Data for this task START

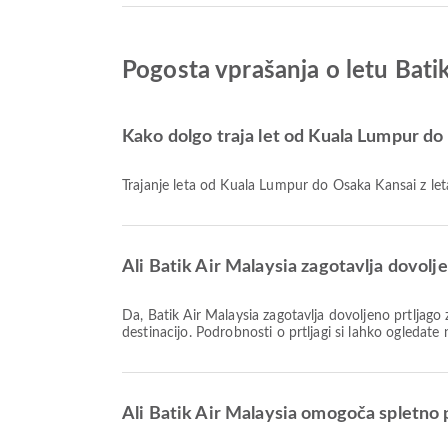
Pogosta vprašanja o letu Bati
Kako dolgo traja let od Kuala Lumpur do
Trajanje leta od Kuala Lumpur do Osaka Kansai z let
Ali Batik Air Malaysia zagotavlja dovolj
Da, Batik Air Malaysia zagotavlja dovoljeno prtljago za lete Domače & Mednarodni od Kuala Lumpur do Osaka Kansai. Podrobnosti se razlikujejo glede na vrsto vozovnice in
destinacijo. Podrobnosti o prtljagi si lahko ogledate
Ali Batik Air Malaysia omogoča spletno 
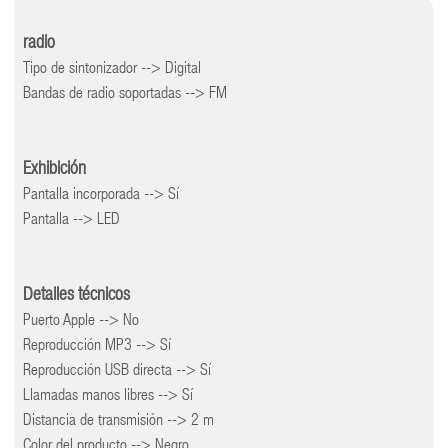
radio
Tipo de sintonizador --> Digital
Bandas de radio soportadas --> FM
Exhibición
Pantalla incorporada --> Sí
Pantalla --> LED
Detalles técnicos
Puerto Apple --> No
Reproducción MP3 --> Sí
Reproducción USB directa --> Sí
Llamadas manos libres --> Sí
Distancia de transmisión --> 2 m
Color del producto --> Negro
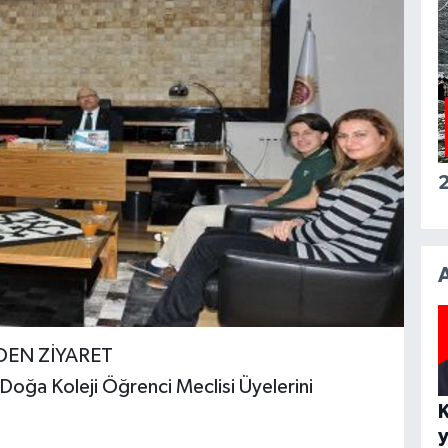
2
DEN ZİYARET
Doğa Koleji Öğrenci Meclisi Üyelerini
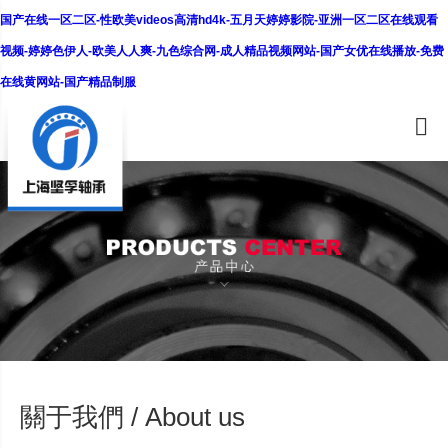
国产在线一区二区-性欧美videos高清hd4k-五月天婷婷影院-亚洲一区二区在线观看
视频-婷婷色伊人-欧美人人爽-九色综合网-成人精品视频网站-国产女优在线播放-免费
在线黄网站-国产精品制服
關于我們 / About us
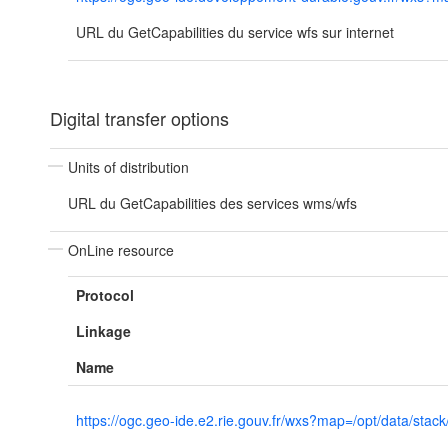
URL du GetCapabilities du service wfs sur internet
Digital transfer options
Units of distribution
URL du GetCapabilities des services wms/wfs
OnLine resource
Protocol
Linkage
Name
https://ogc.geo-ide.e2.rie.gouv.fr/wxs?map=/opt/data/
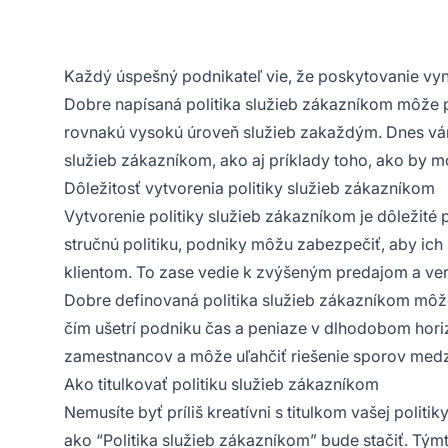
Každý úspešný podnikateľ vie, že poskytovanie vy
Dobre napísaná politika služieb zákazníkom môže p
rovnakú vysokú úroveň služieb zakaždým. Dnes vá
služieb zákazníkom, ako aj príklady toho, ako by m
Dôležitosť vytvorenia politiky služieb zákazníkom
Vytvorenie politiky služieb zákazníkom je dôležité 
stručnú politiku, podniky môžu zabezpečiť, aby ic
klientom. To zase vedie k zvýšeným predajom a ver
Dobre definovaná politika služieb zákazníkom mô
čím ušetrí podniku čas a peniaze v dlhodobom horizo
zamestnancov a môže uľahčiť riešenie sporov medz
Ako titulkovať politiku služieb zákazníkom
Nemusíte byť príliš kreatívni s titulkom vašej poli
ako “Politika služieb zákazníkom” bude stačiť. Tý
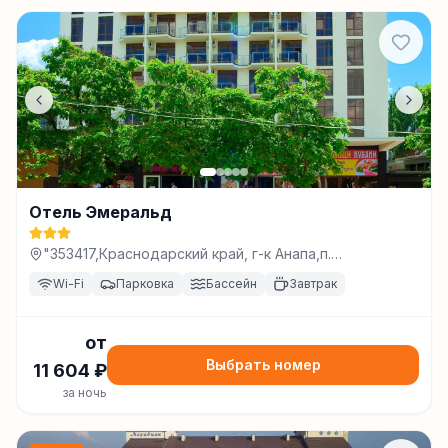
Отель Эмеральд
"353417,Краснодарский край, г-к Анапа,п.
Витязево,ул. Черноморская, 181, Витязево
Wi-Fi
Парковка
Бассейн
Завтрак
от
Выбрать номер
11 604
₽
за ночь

Data for this task END

◆ **Task requirements**
Find each line in the data that contains the string "politiky", and copy those lines.

◆ **Solution below**
Dôležitosť vytvorenia politiky služieb zákazníkom
Vytvorenie politiky služieb zákazníkom je dôležité 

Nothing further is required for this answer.